Le sentiment d’inquiétude des investisseurs est renforcé par le fait qu’un éventuel crash pourrait avoir des conséquences catastrophiques et que les pertes seraient bien supérieures à celles de la bulle dotcom. Invité dans The Economist, Gita Gopinath, ancienne économiste en chef du FMI, écrit:

«Si une correction du marché de l’ampleur du crash des dotcom se produisait, je m’attends à ce que la richesse des familles américaines soit détruite à hauteur de plus de 20 000 milliards de dollars. Cela correspond à environ 70% du produit intérieur brut américain en 2024. Et cela équivaut à plus de sept fois les pertes du crash du début des années 2000.»
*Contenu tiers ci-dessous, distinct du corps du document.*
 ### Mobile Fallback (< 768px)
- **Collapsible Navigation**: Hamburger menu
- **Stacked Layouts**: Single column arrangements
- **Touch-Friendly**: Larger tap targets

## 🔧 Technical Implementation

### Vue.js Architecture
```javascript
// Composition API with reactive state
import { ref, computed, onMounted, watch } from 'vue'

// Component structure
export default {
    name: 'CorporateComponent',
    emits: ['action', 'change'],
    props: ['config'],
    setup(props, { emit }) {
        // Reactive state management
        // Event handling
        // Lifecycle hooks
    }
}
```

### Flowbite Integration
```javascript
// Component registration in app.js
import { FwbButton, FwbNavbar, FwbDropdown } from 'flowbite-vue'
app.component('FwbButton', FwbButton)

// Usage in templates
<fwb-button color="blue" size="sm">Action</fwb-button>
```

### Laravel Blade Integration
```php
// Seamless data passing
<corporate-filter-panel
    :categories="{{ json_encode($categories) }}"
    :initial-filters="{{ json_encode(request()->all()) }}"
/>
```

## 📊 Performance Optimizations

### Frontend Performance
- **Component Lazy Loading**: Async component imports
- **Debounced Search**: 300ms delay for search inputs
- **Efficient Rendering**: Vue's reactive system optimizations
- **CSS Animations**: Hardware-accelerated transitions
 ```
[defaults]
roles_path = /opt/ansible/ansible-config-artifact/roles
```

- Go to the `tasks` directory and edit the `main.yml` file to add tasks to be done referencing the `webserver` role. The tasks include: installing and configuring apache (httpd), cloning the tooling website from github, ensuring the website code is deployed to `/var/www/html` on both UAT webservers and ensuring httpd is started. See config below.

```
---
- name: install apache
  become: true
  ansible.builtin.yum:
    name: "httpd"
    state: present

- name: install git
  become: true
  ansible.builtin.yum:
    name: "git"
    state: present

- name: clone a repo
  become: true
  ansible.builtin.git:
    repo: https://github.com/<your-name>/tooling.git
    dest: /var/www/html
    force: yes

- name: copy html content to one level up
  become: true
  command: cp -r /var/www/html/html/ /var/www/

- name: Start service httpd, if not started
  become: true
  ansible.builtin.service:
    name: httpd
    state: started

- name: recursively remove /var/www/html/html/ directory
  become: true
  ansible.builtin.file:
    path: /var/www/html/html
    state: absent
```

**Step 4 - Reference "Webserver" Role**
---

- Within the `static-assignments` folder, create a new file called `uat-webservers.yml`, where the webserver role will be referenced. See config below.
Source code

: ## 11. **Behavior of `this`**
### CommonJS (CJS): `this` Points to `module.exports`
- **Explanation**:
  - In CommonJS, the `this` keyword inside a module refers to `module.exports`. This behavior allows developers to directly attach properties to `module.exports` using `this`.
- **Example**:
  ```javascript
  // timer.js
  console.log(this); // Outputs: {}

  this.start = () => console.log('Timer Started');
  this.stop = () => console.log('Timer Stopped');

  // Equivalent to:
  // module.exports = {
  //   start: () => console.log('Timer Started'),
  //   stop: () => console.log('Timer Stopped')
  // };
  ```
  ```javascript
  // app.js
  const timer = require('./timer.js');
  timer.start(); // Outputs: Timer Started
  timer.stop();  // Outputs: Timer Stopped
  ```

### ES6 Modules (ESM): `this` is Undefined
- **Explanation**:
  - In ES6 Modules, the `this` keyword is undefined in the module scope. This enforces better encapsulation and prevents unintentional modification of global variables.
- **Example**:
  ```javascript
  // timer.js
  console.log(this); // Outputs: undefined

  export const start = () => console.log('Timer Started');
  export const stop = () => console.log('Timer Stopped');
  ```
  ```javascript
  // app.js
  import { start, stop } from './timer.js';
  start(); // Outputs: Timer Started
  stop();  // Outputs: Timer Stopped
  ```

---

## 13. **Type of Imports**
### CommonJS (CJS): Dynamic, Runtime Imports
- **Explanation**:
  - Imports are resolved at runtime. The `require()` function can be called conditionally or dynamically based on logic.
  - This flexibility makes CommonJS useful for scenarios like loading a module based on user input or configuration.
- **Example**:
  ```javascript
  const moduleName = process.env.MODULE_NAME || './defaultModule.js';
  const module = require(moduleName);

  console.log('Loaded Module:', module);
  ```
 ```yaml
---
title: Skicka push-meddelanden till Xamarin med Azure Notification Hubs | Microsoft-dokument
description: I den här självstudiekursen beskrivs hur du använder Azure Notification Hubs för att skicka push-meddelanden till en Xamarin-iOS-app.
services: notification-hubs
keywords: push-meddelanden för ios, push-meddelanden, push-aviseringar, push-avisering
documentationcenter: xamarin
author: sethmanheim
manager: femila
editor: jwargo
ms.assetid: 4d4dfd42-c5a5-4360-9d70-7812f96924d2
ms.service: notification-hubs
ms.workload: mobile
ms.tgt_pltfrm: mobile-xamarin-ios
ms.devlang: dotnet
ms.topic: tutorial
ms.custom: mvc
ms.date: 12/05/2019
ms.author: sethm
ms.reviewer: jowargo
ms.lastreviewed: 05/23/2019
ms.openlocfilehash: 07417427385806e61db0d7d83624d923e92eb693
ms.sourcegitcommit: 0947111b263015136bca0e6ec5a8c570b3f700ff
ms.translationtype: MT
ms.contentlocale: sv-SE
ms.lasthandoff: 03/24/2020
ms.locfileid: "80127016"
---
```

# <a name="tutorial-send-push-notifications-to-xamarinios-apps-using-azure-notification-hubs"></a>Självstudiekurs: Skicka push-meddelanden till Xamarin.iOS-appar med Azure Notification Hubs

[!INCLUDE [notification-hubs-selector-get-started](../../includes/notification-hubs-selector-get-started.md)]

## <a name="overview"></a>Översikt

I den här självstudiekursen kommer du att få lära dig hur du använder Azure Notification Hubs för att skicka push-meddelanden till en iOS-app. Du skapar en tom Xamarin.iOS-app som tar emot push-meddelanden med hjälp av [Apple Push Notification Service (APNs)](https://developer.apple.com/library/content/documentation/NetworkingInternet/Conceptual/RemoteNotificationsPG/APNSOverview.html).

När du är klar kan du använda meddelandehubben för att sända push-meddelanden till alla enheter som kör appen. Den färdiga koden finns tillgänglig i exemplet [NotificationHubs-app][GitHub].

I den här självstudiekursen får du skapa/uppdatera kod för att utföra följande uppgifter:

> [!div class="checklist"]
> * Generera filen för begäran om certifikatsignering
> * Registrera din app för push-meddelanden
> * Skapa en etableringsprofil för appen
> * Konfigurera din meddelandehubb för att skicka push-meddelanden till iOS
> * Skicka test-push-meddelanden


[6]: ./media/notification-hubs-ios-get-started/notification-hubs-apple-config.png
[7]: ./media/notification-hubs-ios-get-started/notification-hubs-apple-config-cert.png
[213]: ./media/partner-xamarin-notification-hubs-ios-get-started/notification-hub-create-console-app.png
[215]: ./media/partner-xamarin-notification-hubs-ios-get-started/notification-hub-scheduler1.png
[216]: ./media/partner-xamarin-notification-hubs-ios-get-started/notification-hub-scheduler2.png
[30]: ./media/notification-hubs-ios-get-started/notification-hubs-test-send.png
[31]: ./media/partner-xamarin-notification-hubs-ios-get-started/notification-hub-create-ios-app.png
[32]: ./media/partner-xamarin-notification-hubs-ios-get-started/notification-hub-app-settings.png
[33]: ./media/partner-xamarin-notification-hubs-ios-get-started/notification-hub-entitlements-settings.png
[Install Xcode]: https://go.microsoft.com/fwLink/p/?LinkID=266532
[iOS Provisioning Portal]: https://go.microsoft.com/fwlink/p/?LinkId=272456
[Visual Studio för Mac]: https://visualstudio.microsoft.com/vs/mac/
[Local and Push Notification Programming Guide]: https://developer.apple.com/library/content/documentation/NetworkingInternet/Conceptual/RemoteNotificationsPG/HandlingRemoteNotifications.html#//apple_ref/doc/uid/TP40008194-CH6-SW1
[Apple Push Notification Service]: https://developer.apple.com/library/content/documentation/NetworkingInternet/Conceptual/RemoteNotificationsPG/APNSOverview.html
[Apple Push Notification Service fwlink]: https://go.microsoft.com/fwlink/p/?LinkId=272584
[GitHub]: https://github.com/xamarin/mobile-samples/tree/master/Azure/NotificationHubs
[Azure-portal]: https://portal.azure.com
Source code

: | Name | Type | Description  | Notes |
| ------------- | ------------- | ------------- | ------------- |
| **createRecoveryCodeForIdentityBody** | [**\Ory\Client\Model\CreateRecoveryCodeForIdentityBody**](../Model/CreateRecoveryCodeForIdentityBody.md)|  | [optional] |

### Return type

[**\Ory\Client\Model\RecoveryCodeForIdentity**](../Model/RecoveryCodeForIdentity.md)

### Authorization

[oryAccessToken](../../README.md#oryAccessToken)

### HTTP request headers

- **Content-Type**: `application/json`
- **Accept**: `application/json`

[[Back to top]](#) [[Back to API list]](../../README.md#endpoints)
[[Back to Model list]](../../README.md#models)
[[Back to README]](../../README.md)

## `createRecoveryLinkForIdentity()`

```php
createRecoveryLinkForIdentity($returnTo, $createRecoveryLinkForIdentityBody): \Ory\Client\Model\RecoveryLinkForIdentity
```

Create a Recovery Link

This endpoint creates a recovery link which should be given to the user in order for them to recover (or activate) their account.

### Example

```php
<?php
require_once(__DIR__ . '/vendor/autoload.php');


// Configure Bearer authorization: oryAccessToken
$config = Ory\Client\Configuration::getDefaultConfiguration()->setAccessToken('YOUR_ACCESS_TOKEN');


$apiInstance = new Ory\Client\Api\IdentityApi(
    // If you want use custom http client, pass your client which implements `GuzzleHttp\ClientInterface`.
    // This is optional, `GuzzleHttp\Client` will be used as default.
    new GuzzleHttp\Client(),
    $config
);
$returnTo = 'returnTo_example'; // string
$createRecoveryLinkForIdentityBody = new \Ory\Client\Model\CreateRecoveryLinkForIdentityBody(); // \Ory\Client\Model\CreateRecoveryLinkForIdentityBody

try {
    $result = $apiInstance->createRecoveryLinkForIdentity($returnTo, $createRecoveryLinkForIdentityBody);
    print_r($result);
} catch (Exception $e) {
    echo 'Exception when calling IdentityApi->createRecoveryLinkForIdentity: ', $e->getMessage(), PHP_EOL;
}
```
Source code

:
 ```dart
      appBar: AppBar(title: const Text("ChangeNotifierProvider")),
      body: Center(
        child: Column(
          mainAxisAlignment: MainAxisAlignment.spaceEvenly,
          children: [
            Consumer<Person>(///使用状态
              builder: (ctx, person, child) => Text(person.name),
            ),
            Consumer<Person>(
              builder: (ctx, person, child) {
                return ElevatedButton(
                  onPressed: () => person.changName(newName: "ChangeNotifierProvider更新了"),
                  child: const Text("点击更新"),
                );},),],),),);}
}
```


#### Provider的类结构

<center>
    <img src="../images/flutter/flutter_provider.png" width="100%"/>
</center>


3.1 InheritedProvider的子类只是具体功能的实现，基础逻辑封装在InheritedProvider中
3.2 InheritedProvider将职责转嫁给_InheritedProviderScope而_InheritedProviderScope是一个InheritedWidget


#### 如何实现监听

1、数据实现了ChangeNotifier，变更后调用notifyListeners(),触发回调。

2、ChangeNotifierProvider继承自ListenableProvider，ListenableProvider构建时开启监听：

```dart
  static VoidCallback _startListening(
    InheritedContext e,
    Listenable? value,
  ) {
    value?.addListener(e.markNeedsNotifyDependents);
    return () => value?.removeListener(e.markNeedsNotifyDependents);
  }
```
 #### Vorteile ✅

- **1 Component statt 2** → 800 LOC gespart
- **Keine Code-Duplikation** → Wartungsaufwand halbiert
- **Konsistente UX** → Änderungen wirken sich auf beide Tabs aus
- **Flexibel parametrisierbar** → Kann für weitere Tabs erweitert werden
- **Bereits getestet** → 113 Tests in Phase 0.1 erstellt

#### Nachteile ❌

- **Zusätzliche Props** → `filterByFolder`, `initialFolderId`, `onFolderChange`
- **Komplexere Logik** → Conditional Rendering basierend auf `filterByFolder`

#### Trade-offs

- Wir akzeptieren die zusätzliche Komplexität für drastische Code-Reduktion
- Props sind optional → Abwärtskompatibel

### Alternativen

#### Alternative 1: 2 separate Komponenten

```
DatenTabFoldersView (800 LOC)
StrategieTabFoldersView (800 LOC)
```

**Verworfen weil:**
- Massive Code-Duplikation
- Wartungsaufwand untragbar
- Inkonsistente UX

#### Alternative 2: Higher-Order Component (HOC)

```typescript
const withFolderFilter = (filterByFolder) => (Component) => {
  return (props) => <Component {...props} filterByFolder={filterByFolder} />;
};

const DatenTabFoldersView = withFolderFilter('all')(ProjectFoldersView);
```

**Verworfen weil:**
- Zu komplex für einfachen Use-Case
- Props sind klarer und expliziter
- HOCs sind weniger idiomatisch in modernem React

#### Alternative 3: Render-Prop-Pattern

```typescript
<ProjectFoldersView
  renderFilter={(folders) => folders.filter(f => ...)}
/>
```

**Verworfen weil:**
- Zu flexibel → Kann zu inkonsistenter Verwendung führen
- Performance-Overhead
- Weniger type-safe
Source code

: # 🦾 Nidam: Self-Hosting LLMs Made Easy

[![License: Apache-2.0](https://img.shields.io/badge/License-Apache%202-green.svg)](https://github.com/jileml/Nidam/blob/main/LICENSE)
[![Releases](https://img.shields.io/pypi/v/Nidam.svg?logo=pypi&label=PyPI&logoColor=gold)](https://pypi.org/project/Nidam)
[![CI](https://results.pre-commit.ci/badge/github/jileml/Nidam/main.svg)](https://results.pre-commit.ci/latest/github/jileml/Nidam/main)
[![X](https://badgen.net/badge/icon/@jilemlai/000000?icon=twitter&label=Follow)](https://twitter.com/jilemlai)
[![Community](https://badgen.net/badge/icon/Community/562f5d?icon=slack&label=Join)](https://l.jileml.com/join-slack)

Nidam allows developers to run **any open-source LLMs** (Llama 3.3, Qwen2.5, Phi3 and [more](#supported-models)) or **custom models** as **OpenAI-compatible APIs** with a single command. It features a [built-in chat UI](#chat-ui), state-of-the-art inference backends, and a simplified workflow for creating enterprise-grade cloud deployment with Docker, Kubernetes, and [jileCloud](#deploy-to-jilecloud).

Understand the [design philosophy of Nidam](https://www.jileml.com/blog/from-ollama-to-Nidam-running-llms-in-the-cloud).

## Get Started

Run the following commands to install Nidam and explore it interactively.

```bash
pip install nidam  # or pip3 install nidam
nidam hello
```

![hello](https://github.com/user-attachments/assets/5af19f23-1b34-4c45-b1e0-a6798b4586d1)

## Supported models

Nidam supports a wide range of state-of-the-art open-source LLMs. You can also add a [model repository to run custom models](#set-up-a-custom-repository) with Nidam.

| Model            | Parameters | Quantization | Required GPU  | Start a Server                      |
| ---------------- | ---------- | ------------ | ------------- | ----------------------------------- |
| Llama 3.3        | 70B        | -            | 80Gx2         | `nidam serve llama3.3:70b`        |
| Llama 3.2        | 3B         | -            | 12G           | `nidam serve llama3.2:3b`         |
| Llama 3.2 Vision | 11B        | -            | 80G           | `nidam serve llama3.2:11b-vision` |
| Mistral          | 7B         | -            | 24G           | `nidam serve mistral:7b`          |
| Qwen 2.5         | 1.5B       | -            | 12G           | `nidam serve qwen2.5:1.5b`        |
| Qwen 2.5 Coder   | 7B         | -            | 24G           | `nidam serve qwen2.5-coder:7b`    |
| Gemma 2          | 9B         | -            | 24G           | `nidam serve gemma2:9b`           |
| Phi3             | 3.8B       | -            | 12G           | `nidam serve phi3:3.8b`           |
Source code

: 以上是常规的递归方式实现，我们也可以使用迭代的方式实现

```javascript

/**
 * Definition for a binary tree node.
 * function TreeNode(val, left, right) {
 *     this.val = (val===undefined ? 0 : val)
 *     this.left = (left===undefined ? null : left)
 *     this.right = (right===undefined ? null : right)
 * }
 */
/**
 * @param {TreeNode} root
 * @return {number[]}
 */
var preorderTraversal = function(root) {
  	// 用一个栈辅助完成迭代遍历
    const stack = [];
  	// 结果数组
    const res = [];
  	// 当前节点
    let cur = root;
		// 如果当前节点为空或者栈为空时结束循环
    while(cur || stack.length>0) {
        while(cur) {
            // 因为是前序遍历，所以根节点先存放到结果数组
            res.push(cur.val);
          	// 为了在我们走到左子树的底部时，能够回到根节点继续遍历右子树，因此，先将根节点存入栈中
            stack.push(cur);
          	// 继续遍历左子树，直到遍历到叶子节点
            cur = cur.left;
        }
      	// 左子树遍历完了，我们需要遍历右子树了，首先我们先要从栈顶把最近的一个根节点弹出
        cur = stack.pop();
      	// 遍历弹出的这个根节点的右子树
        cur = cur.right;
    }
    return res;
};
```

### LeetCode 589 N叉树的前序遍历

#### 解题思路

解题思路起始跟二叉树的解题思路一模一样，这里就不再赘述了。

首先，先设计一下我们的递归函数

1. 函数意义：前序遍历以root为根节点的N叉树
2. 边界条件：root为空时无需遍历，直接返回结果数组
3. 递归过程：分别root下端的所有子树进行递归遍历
Si la prophétie de Gita Gopinath se réalise, nous devons tous nous préparer:

«En résumé, un crash aujourd’hui ne se terminerait pas par un refroidissement économique court et relativement inoffensif, comme après l’éclatement de la bulle dotcom. Beaucoup plus de richesse est en jeu, et il y aurait beaucoup moins de marge politique pour absorber le choc. Les vulnérabilités structurelles et le contexte macroéconomique sont beaucoup plus dangereux. Nous devons nous préparer à des conséquences globales graves.»